> WHAT TO DO
Every entry must be transcribed exactly as written.

> SUPPLIED MATERIAL
%%

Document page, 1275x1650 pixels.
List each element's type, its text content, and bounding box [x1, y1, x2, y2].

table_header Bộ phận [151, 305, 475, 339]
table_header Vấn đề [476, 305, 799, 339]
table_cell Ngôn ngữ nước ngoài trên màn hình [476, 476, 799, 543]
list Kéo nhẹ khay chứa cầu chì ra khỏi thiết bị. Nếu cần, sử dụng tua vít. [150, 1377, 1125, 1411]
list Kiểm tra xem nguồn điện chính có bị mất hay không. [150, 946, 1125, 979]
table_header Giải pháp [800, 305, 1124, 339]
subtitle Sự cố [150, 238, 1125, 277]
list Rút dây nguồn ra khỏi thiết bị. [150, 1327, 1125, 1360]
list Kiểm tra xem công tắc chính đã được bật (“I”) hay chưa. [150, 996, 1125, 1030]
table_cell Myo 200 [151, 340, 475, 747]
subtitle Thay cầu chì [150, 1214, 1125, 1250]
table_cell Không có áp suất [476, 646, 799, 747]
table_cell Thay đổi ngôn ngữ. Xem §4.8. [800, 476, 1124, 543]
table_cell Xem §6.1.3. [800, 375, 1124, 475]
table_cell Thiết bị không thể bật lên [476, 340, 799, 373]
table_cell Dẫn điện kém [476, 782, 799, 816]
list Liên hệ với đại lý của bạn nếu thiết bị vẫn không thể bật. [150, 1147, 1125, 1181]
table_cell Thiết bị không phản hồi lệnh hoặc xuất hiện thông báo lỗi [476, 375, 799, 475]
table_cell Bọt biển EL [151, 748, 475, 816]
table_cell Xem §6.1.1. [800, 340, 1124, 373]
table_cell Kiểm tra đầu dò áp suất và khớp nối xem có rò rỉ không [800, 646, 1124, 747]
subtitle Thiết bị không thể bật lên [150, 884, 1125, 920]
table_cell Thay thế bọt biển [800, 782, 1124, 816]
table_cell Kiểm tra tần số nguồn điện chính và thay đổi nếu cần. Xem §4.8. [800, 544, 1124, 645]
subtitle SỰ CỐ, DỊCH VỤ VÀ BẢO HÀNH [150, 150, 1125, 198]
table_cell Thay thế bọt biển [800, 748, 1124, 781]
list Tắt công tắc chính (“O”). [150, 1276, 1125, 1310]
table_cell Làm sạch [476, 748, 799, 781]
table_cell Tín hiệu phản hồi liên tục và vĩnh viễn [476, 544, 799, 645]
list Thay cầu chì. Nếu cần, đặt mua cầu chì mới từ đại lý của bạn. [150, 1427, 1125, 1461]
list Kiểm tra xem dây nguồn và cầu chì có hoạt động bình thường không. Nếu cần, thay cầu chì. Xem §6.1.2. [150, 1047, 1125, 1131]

%%

> OUTPUT FOR THIS TASK
Document page, 1275x1650 pixels.
List each element's type, its text content, and bounding box [x1, y1, x2, y2].

table_header Bộ phận [151, 305, 475, 339]
table_header Vấn đề [476, 305, 799, 339]
table_cell Ngôn ngữ nước ngoài trên màn hình [476, 476, 799, 543]
list Kéo nhẹ khay chứa cầu chì ra khỏi thiết bị. Nếu cần, sử dụng tua vít. [150, 1377, 1125, 1411]
list Kiểm tra xem nguồn điện chính có bị mất hay không. [150, 946, 1125, 979]
table_header Giải pháp [800, 305, 1124, 339]
subtitle Sự cố [150, 238, 1125, 277]
list Rút dây nguồn ra khỏi thiết bị. [150, 1327, 1125, 1360]
list Kiểm tra xem công tắc chính đã được bật (“I”) hay chưa. [150, 996, 1125, 1030]
table_cell Myo 200 [151, 340, 475, 747]
subtitle Thay cầu chì [150, 1214, 1125, 1250]
table_cell Không có áp suất [476, 646, 799, 747]
table_cell Thay đổi ngôn ngữ. Xem §4.8. [800, 476, 1124, 543]
table_cell Xem §6.1.3. [800, 375, 1124, 475]
table_cell Thiết bị không thể bật lên [476, 340, 799, 373]
table_cell Dẫn điện kém [476, 782, 799, 816]
list Liên hệ với đại lý của bạn nếu thiết bị vẫn không thể bật. [150, 1147, 1125, 1181]
table_cell Thiết bị không phản hồi lệnh hoặc xuất hiện thông báo lỗi [476, 375, 799, 475]
table_cell Bọt biển EL [151, 748, 475, 816]
table_cell Xem §6.1.1. [800, 340, 1124, 373]
table_cell Kiểm tra đầu dò áp suất và khớp nối xem có rò rỉ không [800, 646, 1124, 747]
subtitle Thiết bị không thể bật lên [150, 884, 1125, 920]
table_cell Thay thế bọt biển [800, 782, 1124, 816]
table_cell Kiểm tra tần số nguồn điện chính và thay đổi nếu cần. Xem §4.8. [800, 544, 1124, 645]
subtitle SỰ CỐ, DỊCH VỤ VÀ BẢO HÀNH [150, 150, 1125, 198]
table_cell Thay thế bọt biển [800, 748, 1124, 781]
list Tắt công tắc chính (“O”). [150, 1276, 1125, 1310]
table_cell Làm sạch [476, 748, 799, 781]
table_cell Tín hiệu phản hồi liên tục và vĩnh viễn [476, 544, 799, 645]
list Thay cầu chì. Nếu cần, đặt mua cầu chì mới từ đại lý của bạn. [150, 1427, 1125, 1461]
list Kiểm tra xem dây nguồn và cầu chì có hoạt động bình thường không. Nếu cần, thay cầu chì. Xem §6.1.2. [150, 1047, 1125, 1131]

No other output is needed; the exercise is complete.